*** Opening of Source material ***

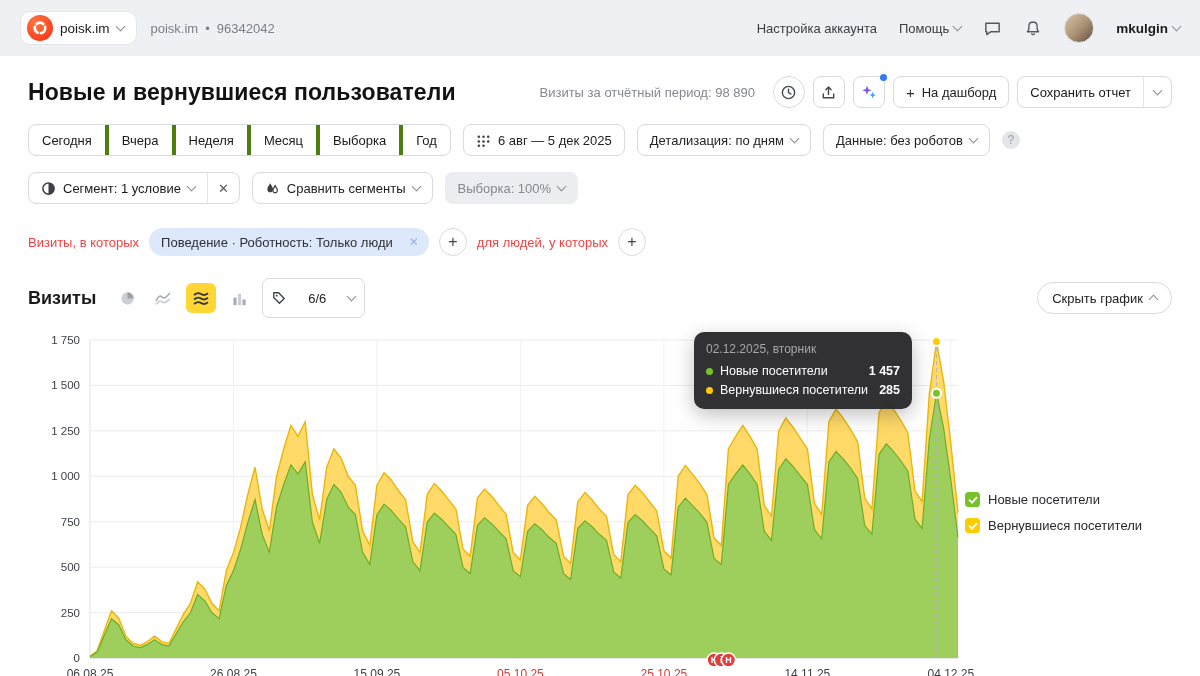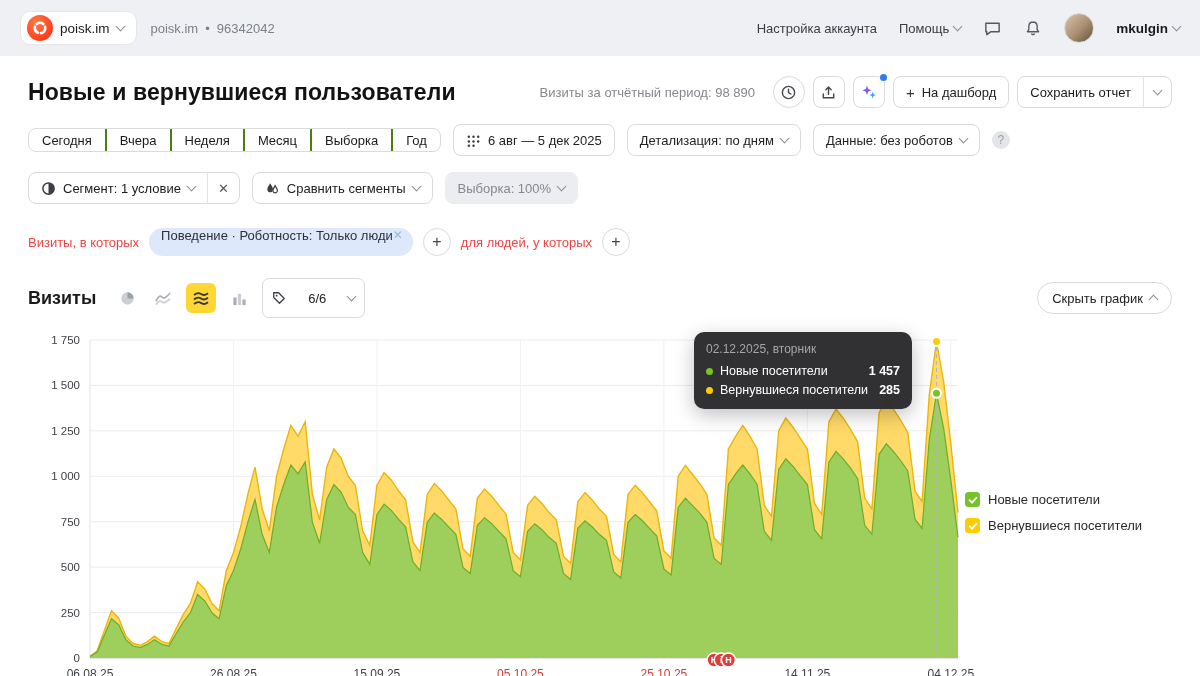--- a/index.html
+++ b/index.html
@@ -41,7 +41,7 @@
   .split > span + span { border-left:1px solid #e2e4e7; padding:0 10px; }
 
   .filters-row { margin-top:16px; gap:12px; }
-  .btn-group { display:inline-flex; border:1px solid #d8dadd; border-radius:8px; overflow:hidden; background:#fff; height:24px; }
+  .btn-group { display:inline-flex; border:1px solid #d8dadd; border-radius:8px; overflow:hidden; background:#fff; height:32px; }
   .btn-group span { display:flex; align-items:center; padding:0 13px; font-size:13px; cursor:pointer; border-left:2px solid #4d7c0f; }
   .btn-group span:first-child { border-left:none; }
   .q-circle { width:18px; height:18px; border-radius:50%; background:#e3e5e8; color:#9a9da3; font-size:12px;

*** Close of Source material ***
*** Opening of Source material ***

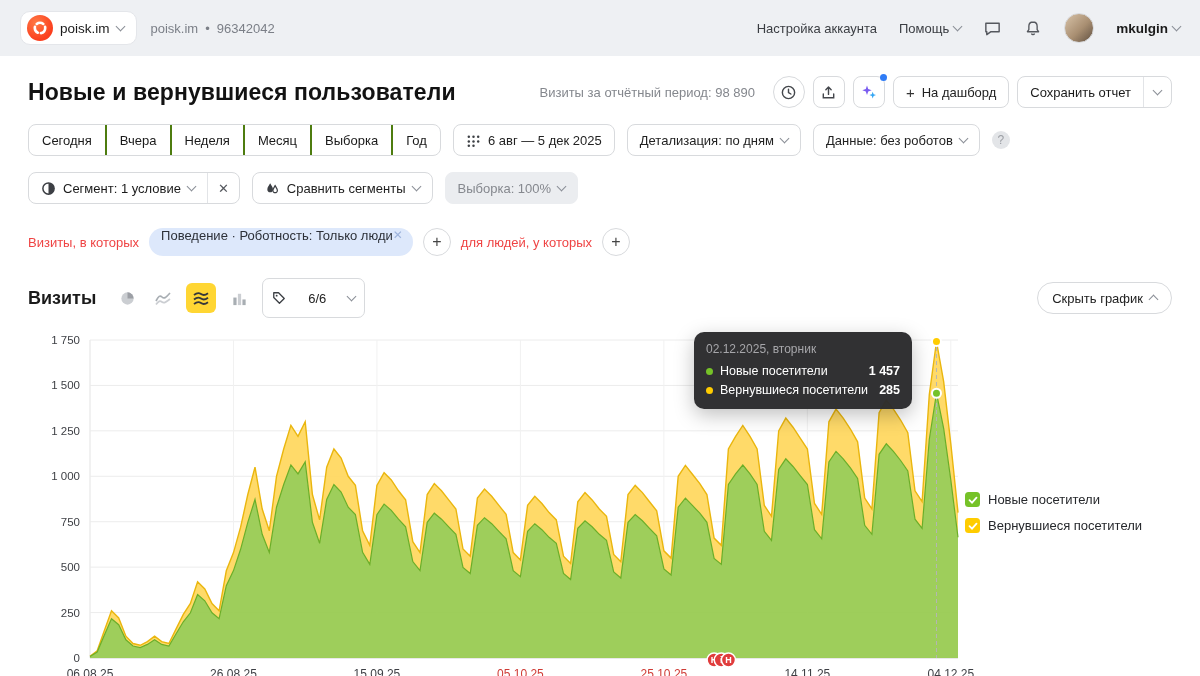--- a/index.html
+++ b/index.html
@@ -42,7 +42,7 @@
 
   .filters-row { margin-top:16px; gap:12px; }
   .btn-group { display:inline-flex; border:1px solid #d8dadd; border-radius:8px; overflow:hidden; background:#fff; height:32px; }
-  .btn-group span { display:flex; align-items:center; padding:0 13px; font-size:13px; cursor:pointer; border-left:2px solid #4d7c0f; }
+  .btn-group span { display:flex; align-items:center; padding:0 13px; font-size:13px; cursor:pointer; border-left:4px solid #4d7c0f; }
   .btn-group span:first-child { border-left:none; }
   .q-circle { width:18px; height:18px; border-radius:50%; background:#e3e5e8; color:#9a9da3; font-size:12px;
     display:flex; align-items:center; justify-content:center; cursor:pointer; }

*** Close of Source material ***

▸ Exercise aim
Please state how many lines of the entries above include the string "pointer", giving the number and nothing more.

▸ Exercise output
4